Scénario en deux étapes

Après avoir changé d'avis deux fois depuis vendredi dernier, le gouvernement a tranché en faveur d'un scénario en deux étapes, « dans l'objectif d'aboutir à une baisse moyenne totale de l'ordre de 10 % » des niveaux de prise en charge, soit près de 800 millions d'euros d'économies environ par rapport au barème actuel. La première baisse, au 1er septembre, évaluée à 5 % en moyenne, doit dégager 400 millions. La seconde est prévue au 1er avril 2023, pour faire le reste du chemin.

Un point important, susceptible d'atténuer les critiques, mérite d'être précisé : la seconde étape est censée se faire sur la base des remontées des comptabilités analytiques des CFA de 2021 aussi, contrairement à la première, qui ne prend en compte que les chiffres de l'année précédente, jugés peu fiables compte tenu du confinement.
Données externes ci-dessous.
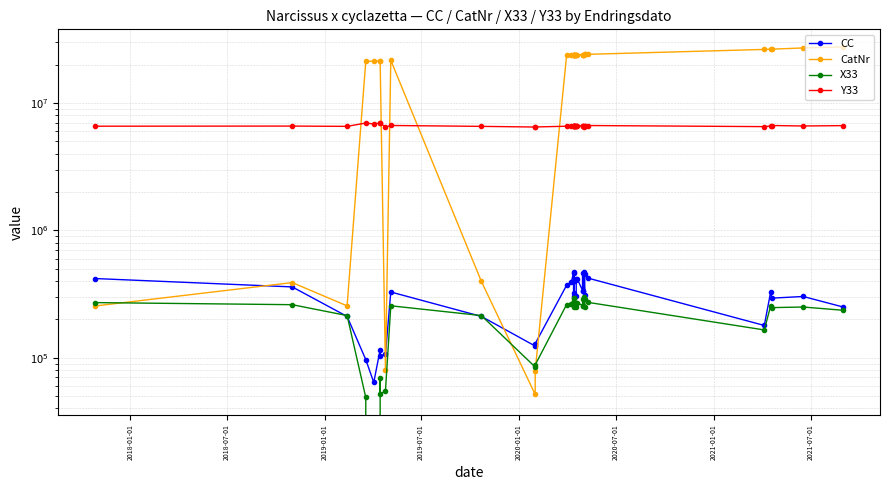

Is the value of CC at 15 greater than the value of Y33 at 17?

No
Eviter « une logique purement comptable »

Craignant un risque d'assèchement en compétences pour de nombreuses professions de l'alimentation, de la coiffure ou encore de la menuiserie, l'U2P n'a pas attendu pour réagir. « France compétences semble suivre une fausse bonne piste en prévoyant, sur la base d'informations peu fiables et contestables, de réduire fortement, dans certains cas, les montants accordés aux organismes de formation », a critiqué l'organisation patronale.

Dans la même veine, les Chambres de métiers et de l'artisanat appellent le gouvernement à ne pas agir « dans une logique purement comptable », soulignant l'impératif de disposer d'une main-d'oeuvre qualifiée dans un contexte de fortes tensions de recrutement.

Antidatage massif ?

Vexée de ne pas avoir été sondée, la Fédération nationale des directeurs de CFA (Fnadir) réitère son souhait de statu quo pour 2022, plaidant pour un changement en une seule fois le 1er janvier prochain. « Ce serait complètement contre-productif de changer les règles au 1er septembre alors que les CFA ont déjà établi leurs budgets depuis la fin de l'année dernière », souligne son président, Pascal Picault. 

Certains entrevoient déjà la suite : un recours massif à « l'antidatage » par les CFA. En clair, une multiplication des enregistrements de contrats d'apprentissage les dix derniers jours d'août, pour ne pas subir la baisse des prises en charge.